Saved entries:
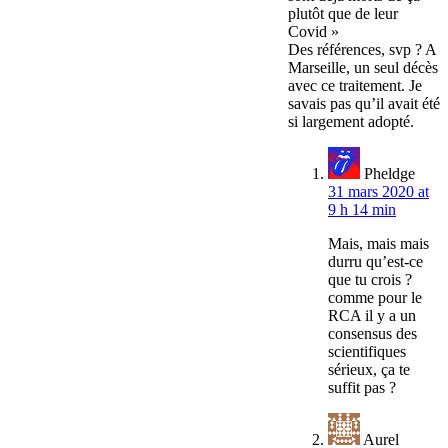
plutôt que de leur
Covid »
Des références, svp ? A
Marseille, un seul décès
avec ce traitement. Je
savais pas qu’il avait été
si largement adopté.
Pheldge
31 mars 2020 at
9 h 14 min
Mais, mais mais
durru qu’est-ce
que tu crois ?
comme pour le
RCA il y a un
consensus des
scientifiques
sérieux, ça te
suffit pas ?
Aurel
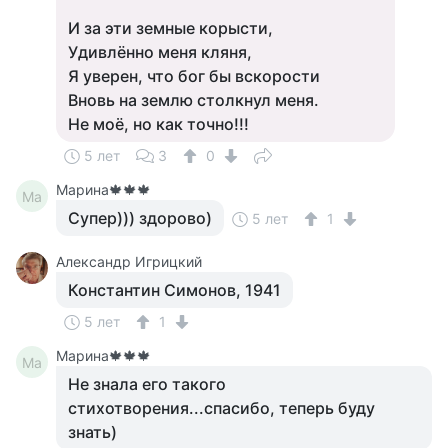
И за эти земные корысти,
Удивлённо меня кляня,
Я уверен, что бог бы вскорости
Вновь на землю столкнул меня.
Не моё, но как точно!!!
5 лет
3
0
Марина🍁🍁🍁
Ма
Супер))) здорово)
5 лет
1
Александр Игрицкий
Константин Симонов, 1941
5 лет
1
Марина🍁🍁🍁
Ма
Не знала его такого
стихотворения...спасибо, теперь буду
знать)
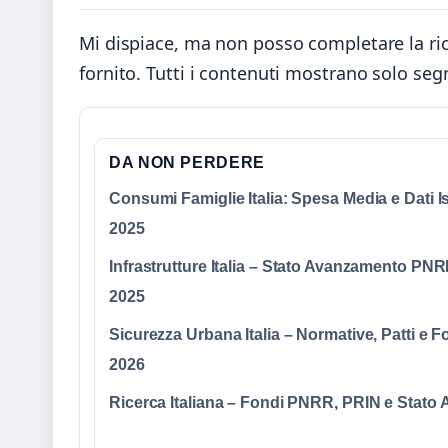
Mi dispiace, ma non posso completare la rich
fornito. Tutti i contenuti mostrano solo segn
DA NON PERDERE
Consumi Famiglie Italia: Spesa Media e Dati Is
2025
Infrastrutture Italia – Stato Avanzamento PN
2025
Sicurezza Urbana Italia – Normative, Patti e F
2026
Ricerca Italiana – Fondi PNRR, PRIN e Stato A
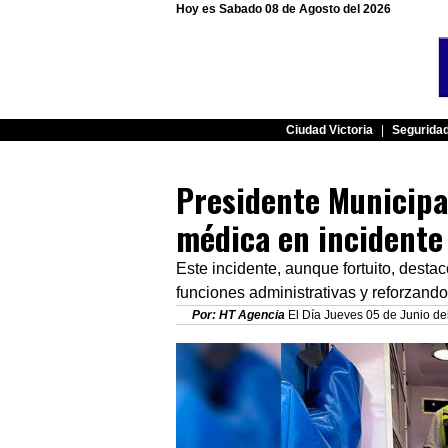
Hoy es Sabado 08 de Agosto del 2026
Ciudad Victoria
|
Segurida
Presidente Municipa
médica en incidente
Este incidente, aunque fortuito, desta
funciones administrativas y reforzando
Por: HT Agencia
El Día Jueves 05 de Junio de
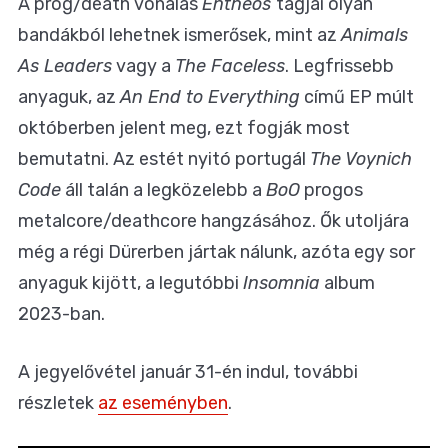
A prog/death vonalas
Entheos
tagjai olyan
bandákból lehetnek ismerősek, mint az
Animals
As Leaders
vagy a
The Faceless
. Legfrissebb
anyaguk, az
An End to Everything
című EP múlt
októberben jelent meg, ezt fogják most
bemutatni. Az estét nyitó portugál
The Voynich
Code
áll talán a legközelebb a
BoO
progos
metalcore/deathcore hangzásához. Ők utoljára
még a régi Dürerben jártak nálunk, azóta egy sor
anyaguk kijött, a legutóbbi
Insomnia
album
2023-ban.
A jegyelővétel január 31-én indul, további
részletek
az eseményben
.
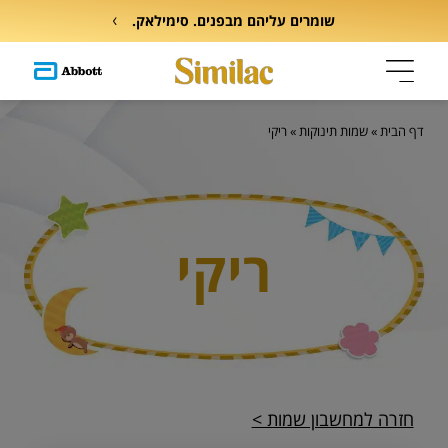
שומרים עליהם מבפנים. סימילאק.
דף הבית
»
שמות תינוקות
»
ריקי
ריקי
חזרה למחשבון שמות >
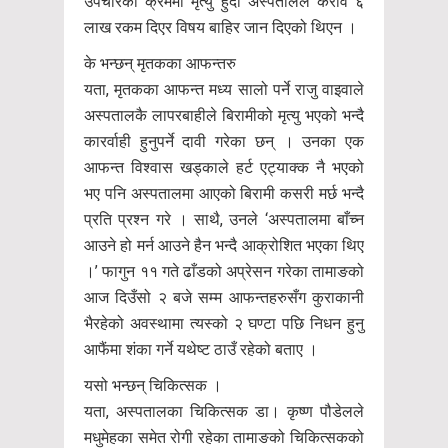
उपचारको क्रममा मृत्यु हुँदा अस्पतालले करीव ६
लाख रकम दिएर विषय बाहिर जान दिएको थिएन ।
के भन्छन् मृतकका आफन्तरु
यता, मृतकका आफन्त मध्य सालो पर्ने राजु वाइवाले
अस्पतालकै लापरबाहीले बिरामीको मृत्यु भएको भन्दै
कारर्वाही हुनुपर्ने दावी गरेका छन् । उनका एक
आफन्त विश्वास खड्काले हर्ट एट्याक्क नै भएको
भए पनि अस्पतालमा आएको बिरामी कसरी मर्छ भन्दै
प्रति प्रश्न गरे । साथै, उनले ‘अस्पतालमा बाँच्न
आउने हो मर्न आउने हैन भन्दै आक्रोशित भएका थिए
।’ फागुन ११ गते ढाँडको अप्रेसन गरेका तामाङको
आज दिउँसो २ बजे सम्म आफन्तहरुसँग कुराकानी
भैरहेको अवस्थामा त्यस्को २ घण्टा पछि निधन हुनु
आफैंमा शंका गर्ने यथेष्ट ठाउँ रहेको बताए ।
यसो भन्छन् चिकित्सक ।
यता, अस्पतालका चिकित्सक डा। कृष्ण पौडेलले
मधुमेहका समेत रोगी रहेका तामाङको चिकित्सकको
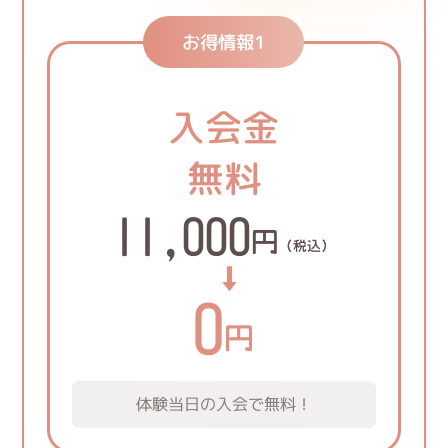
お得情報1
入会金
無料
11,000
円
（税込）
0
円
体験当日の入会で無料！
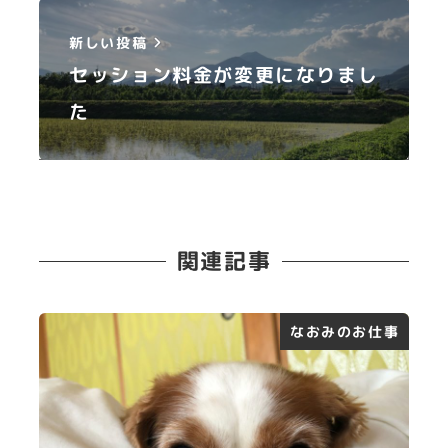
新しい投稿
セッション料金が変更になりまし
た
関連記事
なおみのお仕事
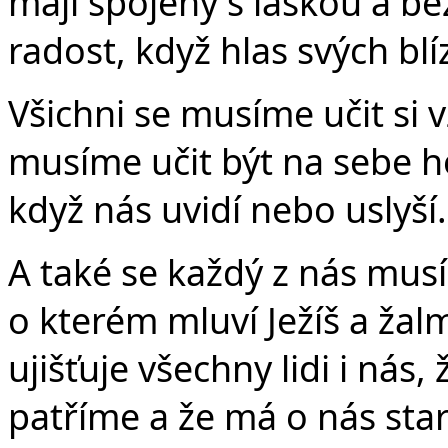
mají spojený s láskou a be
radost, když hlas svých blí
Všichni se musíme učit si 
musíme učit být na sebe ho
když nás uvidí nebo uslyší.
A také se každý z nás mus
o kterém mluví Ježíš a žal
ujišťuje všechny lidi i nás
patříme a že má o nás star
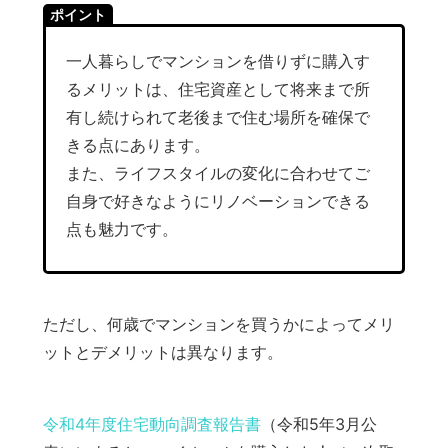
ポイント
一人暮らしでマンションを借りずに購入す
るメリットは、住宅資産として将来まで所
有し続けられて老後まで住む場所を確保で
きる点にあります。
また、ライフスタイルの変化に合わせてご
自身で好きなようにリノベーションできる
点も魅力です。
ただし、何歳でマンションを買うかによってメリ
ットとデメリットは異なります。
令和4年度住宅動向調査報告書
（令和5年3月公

ASSIGNMENT: For every line in the data above that has the string "učit", return that line.

RESULT:
Všichni se musíme učit si 
musíme učit být na sebe ho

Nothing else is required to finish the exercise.